Legendary jazz drummer Max Roach, best known for creating the fast-paced bebop style, has died in New York aged 83.
Roach recorded with Dizzie Gillespie, Miles Davis and Nat King Cole
His record label, Blue Note, said it was saddened by the death of a man it described as "an unmistakable force on numerous classic recordings".
Fellow musician Quincy Jones said: "Thank God he left a piece of his soul on his recordings so that we'll always have a part of him with us."
No cause of death was given for the star, who died in his sleep.
Born in North Carolina in 1924, Roach became the house drummer at the legendary New York club Monroe's Uptown House in his teens.
He helped develop the bebop style while playing with the likes of Charlie Parker and Dizzie Gillespie at Monroe's and another influential New York venue, Minton's Playhouse.
Before bebop, jazz was primarily swing music played in dance halls, and drummers served to keep time for the band, Blue Note spokesman Cem Kurosman said.
Roach, along with fellow-drummer Kenny Clarke, changed that by shifting the time-keeping function to the cymbal, allowing the drums to play a more expressive and melodic role.
In the process, he contributed to the shift of jazz from popular dance music to an art form that fans appreciated sitting in clubs, Kurosman added.
Roach began drumming before the age of 10
The self-trained percussionist also took part in sessions with Miles Davis, which were later released as The Birth Of Cool.
The quintet he co-founded with Clifford Brown in 1954 is considered one of the classic ensembles in jazz.
After Brown's death in a car crash with bandmate Richie Powell in 1956, Roach led a series of bands that included a who's who of jazz associates.
Roach also brought politics into his art, becoming one of jazz's loudest voices for civil rights.

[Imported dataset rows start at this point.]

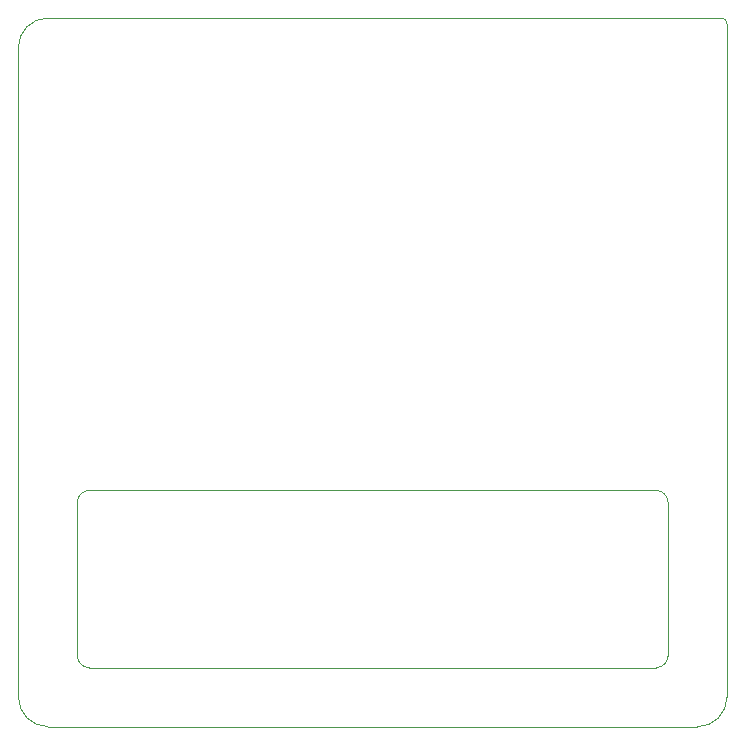
<source format=gm1>
G04 #@! TF.GenerationSoftware,KiCad,Pcbnew,(6.0.9)*
G04 #@! TF.CreationDate,2024-05-06T14:48:15+09:00*
G04 #@! TF.ProjectId,CommunicationBoard,436f6d6d-756e-4696-9361-74696f6e426f,rev?*
G04 #@! TF.SameCoordinates,PX8a48640PY5f5e100*
G04 #@! TF.FileFunction,Profile,NP*
%FSLAX46Y46*%
G04 Gerber Fmt 4.6, Leading zero omitted, Abs format (unit mm)*
G04 Created by KiCad (PCBNEW (6.0.9)) date 2024-05-06 14:48:15*
%MOMM*%
%LPD*%
G01*
G04 APERTURE LIST*
G04 #@! TA.AperFunction,Profile*
%ADD10C,0.100000*%
G04 #@! TD*
G04 APERTURE END LIST*
D10*
X30000000Y29500000D02*
G75*
G03*
X29500000Y30000000I-500000J0D01*
G01*
X-27500000Y30000000D02*
G75*
G03*
X-30000000Y27500000I0J-2500000D01*
G01*
X-25000000Y-11000000D02*
X-25000000Y-24000000D01*
X24000000Y-10000000D02*
X-24000000Y-10000000D01*
X27500000Y-30000000D02*
G75*
G03*
X30000000Y-27500000I0J2500000D01*
G01*
X24000000Y-25000000D02*
G75*
G03*
X25000000Y-24000000I0J1000000D01*
G01*
X24000000Y-25000000D02*
X-24000000Y-25000000D01*
X-27500000Y30000000D02*
X29500000Y30000000D01*
X-30000000Y-27500000D02*
G75*
G03*
X-27500000Y-30000000I2500000J0D01*
G01*
X-27500000Y-30000000D02*
X27500000Y-30000000D01*
X25000000Y-24000000D02*
X25000000Y-11000000D01*
X30000000Y29500000D02*
X30000000Y-27500000D01*
X-30000000Y-27500000D02*
X-30000000Y27500000D01*
X-24000000Y-10000000D02*
G75*
G03*
X-25000000Y-11000000I0J-1000000D01*
G01*
X-25000000Y-24000000D02*
G75*
G03*
X-24000000Y-25000000I1000000J0D01*
G01*
X25000000Y-11000000D02*
G75*
G03*
X24000000Y-10000000I-1000000J0D01*
G01*
M02*

</source>
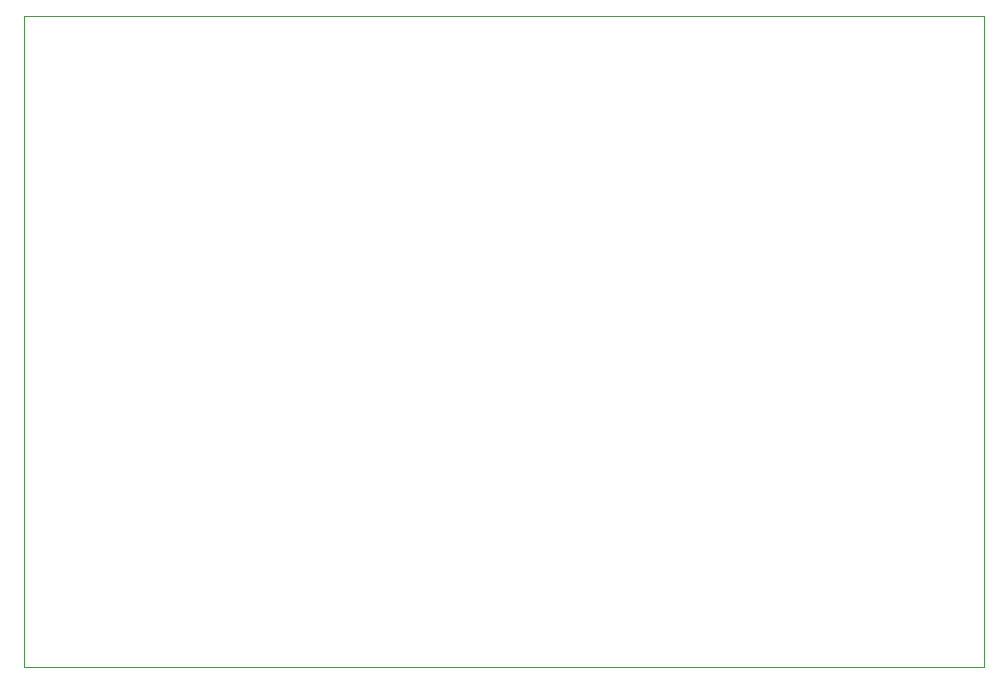
<source format=gm1>
G04 #@! TF.GenerationSoftware,KiCad,Pcbnew,(5.1.10)-1*
G04 #@! TF.CreationDate,2021-11-19T16:29:16+01:00*
G04 #@! TF.ProjectId,WeatherStation,57656174-6865-4725-9374-6174696f6e2e,rev?*
G04 #@! TF.SameCoordinates,Original*
G04 #@! TF.FileFunction,Profile,NP*
%FSLAX46Y46*%
G04 Gerber Fmt 4.6, Leading zero omitted, Abs format (unit mm)*
G04 Created by KiCad (PCBNEW (5.1.10)-1) date 2021-11-19 16:29:16*
%MOMM*%
%LPD*%
G01*
G04 APERTURE LIST*
G04 #@! TA.AperFunction,Profile*
%ADD10C,0.050000*%
G04 #@! TD*
G04 APERTURE END LIST*
D10*
X38100000Y-102616000D02*
X38100000Y-47500000D01*
X119380000Y-102616000D02*
X38100000Y-102616000D01*
X119380000Y-47498000D02*
X119380000Y-102616000D01*
X38100000Y-47500000D02*
X119380000Y-47498000D01*
M02*

</source>
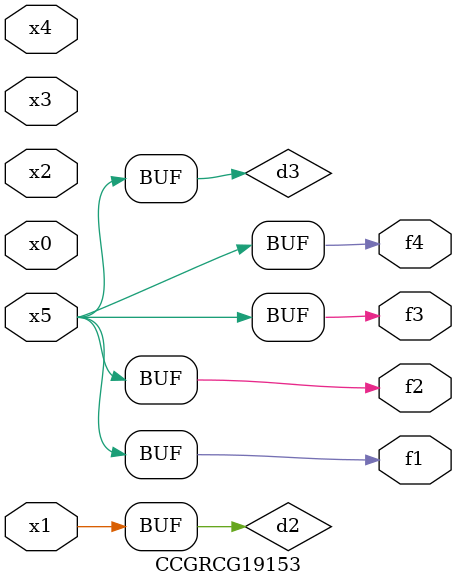
<source format=v>
module CCGRCG19153(
	input x0, x1, x2, x3, x4, x5,
	output f1, f2, f3, f4
);

	wire d1, d2, d3;

	not (d1, x5);
	or (d2, x1);
	xnor (d3, d1);
	assign f1 = d3;
	assign f2 = d3;
	assign f3 = d3;
	assign f4 = d3;
endmodule

</source>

Roach also wrote music for theatre and film in his later years
In 1960 he created We Insist! Max Roach's Freedom Now Suite, a seven-part movement that addressed slavery and racism in America.
In later years, he recorded with his daughter Maxine, a jazz violinist, and rap artist Fab Five Freddy.
The drummer also became the first jazz musician to be honoured with a MacArthur Fellowship - receiving a $372,000 (£188,000) "genius grant" in 1988.
He is survived by five children: sons Daryl and Raoul, and daughters Maxine, Ayo and Dara.